Twenty Six years ago on January 28, 1986 the space shuttle Challenger with six crew members plus school teacher, Christa McAuliffe, came to a horrifying end at 48,000 feet and fell to the earth with millions of people watching live TV, including many children in their classrooms.
In 1962, the day after John Glenn orbited the Earth in Friendship 7, Christa told a friend at her high school, "Do you realize that someday people will be going to the Moon? Maybe even taking a bus, and I want to do that!"
Christa became a teacher at Concord High School where she taught social studies, history, law, economics, and her self-designed course, "The American Woman". It was here that she learned of President Ronald Reagan's announcement of the Teacher in Space Project. NASA was looking for an "ordinary person and gifted teacher who could communicate with students while in orbit". Christa became one of 11,000 applicants writing, "I cannot join the space program and restart my life as an astronaut, but this opportunity to connect my abilities as an educator with my interests in history and space is a unique opportunity to fulfill my early fantasies. I watched the Space Age being born, and I would like to participate."
Out of the 11,000 Christa was chosen with Barbara Morgan as her backup.
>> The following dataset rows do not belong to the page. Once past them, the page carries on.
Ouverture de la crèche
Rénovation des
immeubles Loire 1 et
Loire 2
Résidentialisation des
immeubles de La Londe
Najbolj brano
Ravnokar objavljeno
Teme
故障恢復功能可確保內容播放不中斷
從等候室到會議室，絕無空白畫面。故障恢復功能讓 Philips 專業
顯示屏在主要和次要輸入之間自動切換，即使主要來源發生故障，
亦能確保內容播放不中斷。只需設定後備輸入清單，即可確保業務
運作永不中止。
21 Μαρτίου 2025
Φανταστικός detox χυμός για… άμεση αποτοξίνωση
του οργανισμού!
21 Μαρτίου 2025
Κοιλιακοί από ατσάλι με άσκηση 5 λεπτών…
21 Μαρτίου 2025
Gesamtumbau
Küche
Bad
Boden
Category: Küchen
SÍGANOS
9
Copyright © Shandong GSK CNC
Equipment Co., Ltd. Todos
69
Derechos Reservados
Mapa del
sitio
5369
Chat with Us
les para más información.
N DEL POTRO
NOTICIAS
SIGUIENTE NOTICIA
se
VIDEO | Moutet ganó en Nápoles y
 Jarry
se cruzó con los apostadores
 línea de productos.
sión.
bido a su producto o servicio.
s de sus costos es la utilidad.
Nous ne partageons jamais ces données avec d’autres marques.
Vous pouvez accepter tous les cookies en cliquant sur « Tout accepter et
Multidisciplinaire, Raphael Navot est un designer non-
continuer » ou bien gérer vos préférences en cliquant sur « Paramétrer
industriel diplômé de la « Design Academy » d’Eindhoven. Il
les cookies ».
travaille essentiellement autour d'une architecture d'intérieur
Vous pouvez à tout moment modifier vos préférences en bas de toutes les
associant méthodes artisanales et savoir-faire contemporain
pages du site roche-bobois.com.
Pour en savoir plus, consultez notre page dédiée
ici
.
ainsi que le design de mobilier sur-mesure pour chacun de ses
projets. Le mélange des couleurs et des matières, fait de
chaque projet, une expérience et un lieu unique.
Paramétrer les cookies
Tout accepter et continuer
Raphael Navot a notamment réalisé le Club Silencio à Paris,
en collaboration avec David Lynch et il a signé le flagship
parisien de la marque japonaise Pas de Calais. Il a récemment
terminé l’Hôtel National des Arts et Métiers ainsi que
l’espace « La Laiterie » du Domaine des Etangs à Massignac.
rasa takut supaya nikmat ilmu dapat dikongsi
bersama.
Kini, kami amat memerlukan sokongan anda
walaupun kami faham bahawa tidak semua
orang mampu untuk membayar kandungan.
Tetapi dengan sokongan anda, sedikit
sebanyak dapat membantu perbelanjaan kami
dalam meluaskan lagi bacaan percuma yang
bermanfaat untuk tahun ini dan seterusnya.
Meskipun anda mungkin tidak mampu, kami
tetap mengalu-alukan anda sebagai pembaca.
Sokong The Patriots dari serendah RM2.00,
They both took a year absence from teaching in order to train for the mission. Christa was prepared to conduct basic science experiments in the fields of chromatography, hydroponics, magnetism, and Newton's laws. She was also going to conduct two 15 minute classes from space, including a tour of the spacecraft called "The Ultimate Field Trip" along with a lesson about the benefits of space travel called "Where We've Been, Where We're Going, Why". Her lessons were going to be broadcast to millions of schoolchildren via closed-circuit TV.
Survived by her husband, son and daughter, parents, and 4 siblings Christa was buried at Blossom Hill Cemetery in Concord, New Hampshire, and mourned by the world. She has been honored and memorialized with the Christa McAuliffe Planetarium/McAuliffe-Shepard Discovery Center in Concord, the Christa McAuliffe Residential Community building at Bowie State University, a crater on the moon named McAuliffe, an asteroid named 3352 McAuliffe, and a crater on Venus named McAuliffe by the Soviet Union. There have been 40 schools around the world named after her, including the McAuliffe Space Education Center in Pleasant Grove, Utah.
Scholarships and other events have been established in her memory. The Christa McAuliffe Technology Conference has been held in Nashua, New Hampshire, ever year since 1986, and is devoted to the use of technology in all aspects of education. The Nebraska McAuliffe Prize honors a Nebraska teacher each year for coverage and excellence in education. Grants in her name, honoring innovative teachers are provided by American Association of State Colleges and Universities and the National Council for the Social Studies. Christa's parents, Edward and Grace Corrigan, worked with Framingham State College to establish the McAuliffe Center for Education.
On July 23, 2004, Christa and all the other 13 astronauts lost in both the Challenger and Columbia disasters were posthumously awarded the Congressional Space Medal of Honor by President George W. Bush.